◆ PAGE TEXT:
########################################
Paper Saints
Hebrews 11 reads like a gallery of faith’s last words, the kind spoken not for applause but for remembrance.
Not speeches polished for posterity, but blessings whispered at bedsides, promises clung to with failing hands, obedience offered when the ending is still unclear. Abraham lifting the knife. Sarah laughing once, then cradling the impossible. Isaac blessing sons he could not fully see. Jacob leaning on his staff in worship. A mother hiding her baby against a tyrant’s decree. Joseph speaking of bones and an exodus he would never witness. Rahab tying scarlet hope in her window.
Each life is introduced the same way.
By faith.
I don’t think these “by faiths” are meant to impress us. They are meant to steady us. They’re given so we might persevere, so we might see that real faith has grit, that it endures testing, that it clings to God even when circumstances don’t soften.
James tells us the same thing from another angle. Consider it a great joy when you encounter various trials, he says, because the testing of your faith produces endurance. Faith is not proven in ease. It is revealed under pressure.
There is a kind of holiness we secretly admire but quietly dismiss.
The polished saint. The unwavering believer. The one whose faith never falters, whose prayers never wander, whose obedience is swift and unhesitating. We admire that version of sanctity from a distance, safely framed and safely finished.
But Scripture refuses to give us saints like that.
And history doesn’t either.
When Pastor Matt Mason preached on this passage, he named something we often sense but rarely say out loud. “The church is not a place for paper saints,” he said, “but for growing faith.” Messy and redeemed. Sinner and justified. Held fast by a faithful God.
########################################
◆ INFORMATION SUPPLIED:
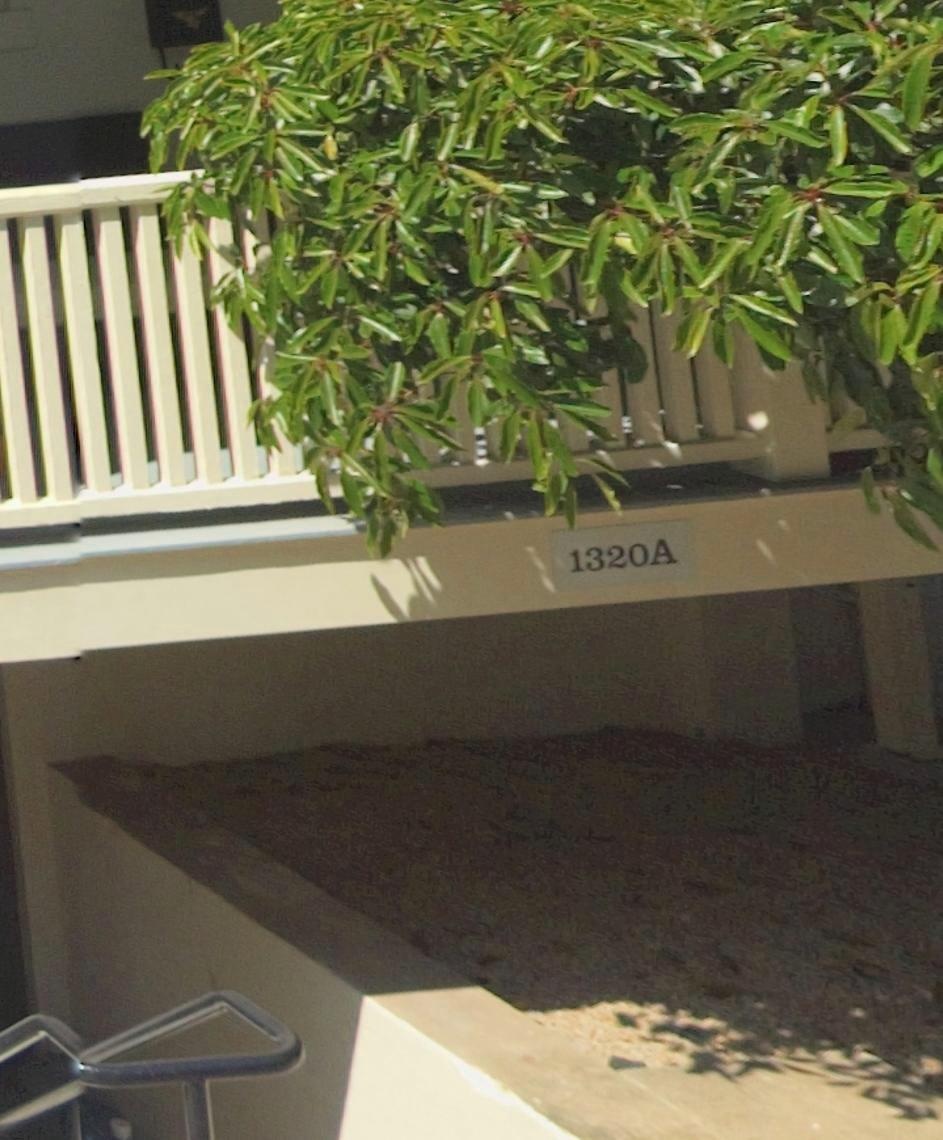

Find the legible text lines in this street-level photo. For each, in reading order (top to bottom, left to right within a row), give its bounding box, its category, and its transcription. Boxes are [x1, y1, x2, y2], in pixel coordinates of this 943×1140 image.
########################################
◆ TASK TO COMPLETE: Rewrite the stretch of the essay on paper saints from "When Pastor Matt" through "a faithful God.", replacing "church" with "congregation".

◆ REPLY:
When Pastor Matt Mason preached on this passage, he named something we often sense but rarely say out loud. “The congregation is not a place for paper saints,” he said, “but for growing faith.” Messy and redeemed. Sinner and justified. Held fast by a faithful God.